研究Bでは、個人内で集合知を生み出す手法を提案しました(図5)。その手法とは、問題に対し、まず自身の推定を回答させた上で、「別人のような回答」をさせることで、擬似的に複数人分(2人分)の意見を生み出すというものです。具体的には、自身とは異なる思考の発生が知られている「世間一般」はどう思うか推測をさせることで、「別人のような回答」の生成を狙いました。
(B-1)まず、推論課題(正解がある)に対して本手法を適用した。結果、2つの推論の平均値が自身の推定値のみよりも正確になりました。よって、個人内で集合知を生み出せたと捉えられます。

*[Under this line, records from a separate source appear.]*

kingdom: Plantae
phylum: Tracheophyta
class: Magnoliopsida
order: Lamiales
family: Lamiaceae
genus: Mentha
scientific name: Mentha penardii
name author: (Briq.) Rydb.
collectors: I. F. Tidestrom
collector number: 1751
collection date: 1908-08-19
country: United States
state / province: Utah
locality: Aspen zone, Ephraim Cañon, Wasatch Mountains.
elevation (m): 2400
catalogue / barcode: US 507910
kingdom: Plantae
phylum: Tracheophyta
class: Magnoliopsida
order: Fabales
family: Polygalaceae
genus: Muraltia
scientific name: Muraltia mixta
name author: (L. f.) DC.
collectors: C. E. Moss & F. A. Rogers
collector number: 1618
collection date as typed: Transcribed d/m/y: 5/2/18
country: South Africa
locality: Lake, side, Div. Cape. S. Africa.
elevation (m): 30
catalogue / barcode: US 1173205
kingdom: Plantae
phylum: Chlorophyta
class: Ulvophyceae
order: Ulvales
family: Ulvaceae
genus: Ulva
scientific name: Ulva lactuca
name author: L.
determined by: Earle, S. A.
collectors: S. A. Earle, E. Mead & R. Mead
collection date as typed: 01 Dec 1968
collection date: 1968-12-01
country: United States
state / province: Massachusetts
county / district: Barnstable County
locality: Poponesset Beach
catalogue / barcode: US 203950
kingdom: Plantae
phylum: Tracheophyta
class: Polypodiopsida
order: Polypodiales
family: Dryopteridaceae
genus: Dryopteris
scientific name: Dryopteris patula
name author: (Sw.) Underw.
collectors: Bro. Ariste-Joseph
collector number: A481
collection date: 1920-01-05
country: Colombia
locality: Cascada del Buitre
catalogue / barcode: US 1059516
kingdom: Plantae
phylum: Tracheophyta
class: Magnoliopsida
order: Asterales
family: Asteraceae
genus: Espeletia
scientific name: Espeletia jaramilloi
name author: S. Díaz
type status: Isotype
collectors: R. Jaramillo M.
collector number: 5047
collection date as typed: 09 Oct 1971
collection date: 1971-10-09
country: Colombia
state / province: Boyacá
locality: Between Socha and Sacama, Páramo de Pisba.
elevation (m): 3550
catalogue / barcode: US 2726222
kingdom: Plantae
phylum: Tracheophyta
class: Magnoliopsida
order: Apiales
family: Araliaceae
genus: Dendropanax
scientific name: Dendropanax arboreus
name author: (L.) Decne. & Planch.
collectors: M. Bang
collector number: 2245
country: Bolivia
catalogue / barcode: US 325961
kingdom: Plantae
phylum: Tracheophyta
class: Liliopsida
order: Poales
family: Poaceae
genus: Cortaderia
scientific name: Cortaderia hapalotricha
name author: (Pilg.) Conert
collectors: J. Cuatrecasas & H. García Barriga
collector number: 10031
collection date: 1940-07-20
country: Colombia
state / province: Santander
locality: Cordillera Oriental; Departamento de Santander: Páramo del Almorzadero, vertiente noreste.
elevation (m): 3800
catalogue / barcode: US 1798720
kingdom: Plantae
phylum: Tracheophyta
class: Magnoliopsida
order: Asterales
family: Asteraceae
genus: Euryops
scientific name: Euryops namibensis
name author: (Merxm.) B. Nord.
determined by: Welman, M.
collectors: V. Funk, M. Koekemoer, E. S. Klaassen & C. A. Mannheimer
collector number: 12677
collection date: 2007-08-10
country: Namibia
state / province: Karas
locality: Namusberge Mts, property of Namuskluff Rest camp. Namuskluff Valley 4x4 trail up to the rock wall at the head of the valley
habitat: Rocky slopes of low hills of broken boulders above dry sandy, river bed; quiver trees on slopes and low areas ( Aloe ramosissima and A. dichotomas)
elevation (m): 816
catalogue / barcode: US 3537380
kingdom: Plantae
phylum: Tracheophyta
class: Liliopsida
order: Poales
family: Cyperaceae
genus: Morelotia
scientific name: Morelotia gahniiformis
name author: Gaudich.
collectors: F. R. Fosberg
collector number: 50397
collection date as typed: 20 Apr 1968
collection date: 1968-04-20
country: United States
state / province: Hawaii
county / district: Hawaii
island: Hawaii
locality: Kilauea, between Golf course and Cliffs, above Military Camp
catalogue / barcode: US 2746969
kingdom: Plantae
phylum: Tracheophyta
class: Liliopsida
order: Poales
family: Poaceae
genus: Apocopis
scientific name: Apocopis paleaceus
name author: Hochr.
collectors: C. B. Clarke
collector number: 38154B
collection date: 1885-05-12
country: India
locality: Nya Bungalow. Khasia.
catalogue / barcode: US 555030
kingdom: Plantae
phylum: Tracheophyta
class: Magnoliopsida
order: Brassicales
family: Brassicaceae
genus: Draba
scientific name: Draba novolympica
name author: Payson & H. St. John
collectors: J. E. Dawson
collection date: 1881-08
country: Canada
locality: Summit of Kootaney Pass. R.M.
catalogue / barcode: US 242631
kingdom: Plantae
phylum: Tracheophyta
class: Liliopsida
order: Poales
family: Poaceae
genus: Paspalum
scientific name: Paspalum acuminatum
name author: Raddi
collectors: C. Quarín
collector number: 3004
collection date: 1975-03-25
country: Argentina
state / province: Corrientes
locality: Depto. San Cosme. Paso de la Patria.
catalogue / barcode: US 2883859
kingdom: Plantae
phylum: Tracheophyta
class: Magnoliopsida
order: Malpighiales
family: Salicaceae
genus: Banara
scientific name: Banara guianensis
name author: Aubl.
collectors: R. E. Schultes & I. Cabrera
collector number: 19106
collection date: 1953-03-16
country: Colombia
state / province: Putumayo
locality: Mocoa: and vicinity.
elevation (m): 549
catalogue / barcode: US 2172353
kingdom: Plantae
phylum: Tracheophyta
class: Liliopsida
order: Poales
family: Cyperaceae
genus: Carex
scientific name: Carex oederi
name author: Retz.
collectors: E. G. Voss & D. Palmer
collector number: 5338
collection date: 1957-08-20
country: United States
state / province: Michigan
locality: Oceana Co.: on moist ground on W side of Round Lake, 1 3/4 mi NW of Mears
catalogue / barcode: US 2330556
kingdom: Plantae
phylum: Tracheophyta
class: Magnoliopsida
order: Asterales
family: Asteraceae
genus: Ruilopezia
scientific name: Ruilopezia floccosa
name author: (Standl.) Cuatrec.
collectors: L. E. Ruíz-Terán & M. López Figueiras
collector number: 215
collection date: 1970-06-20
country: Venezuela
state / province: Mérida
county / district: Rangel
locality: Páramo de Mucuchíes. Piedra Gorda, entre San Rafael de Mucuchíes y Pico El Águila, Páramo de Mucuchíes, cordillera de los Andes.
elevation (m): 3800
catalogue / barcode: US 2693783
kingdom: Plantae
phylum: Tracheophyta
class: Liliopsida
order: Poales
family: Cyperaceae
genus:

(B-2)続いて、選好課題(正解が人によって異なる)を題材としました。具体的には、絵画などに対して本手法を適用し、計算機シミュレーションを通じて相手自身の選好を当てられるか分析しました。その結果、2つの評価の平均値が、自身の評価のみよりも正確になることが明らかになりました。つまり好みに関する問題(例:相手は近所のレストランを気にいるか)において、本手法を用いることで、一種の集合知のように予測精度を上げることができるといえます。
(B-3)ここでは、推論課題1問に対し、5回推定させる手法を提案しました。具体的には、(B-1)の手法に加え、「自分と逆の意見の人」を想像させる、などの手法を追加しました。その結果、平均値の正確性が(B-1)よりも高まった。個人内で集合知を生み出す、より強力な手法を提案できたと捉えられます。
(B-1) Fujisaki, I., Honda, H., & Ueda, K. (2022). A simple cognitive method to improve the prediction of matters of taste by exploiting the within-person wisdom-of-crowd effect. Scientific Reports, 12:12413.
(B-2) Fujisaki, I., Yang, K., & Ueda, K. (2023). On an effective and efficient method for exploiting the wisdom of the inner crowd. Scientific Reports, 13:3618.
(B-3) Fujisaki, I., Yu, L., Tsukamura, Y., Yang, K., & Ueda, K. (2025). An ensemble method utilising multiple thinking styles that boosts the wisdom-of inner-crowd effect. Scientific Reports, 15:30727.
この研究では、集合知の一種として、レビューサイトのレイティング情報を扱いました。そして、この捉え方を左右する認知心理学的な要因を特定する形で進めました。具体的には、評価の平均は近いが分散が大きく異なるレイティングの二択を実験課題とし、そこでの認知的な要因の影響を検証しました。
(C-1)まず、購買目的の影響を検討した。購買は、自分のためだけでなく、相手(他人)のために行うこともあるでしょう。そこで実験では、購買目的(自分/他人のための購買)を教示した上で、選択課題を実施しました。その結果、他人のための購買の場合、高分散が避けられることが判明しました。つまり、他人のための購買では、より「保守的」になると捉えられます。
(C-2)次に、購買動機の影響を検討しました。商品には、楽しさの消費を促すものと、実用性が重視されるものがあることが知られています。実験では、商品(楽しさ購買/実用性購買を促しやすい)を教示した上で、商品の選択課題を実施しました。その結果、実用性を重視した購買が促されやすい商品では、高分散が避けられることが判明しました。
(C-1) 藤崎樹・楊鯤昊・植田一博. (2022). 人は他者の意見をどう活用しているか:商品の購買相手に関する詳細な検討. 日本認知科学会第39回大会発表, P1-001A.
(C-2) 藤崎樹・本田秀仁・植田一博. (2019). 人は他者の意見をどう活用しているか:商品の性質に関する検討. 人工知能学会第33回全国大会発表, 1G3-OS-13a-03.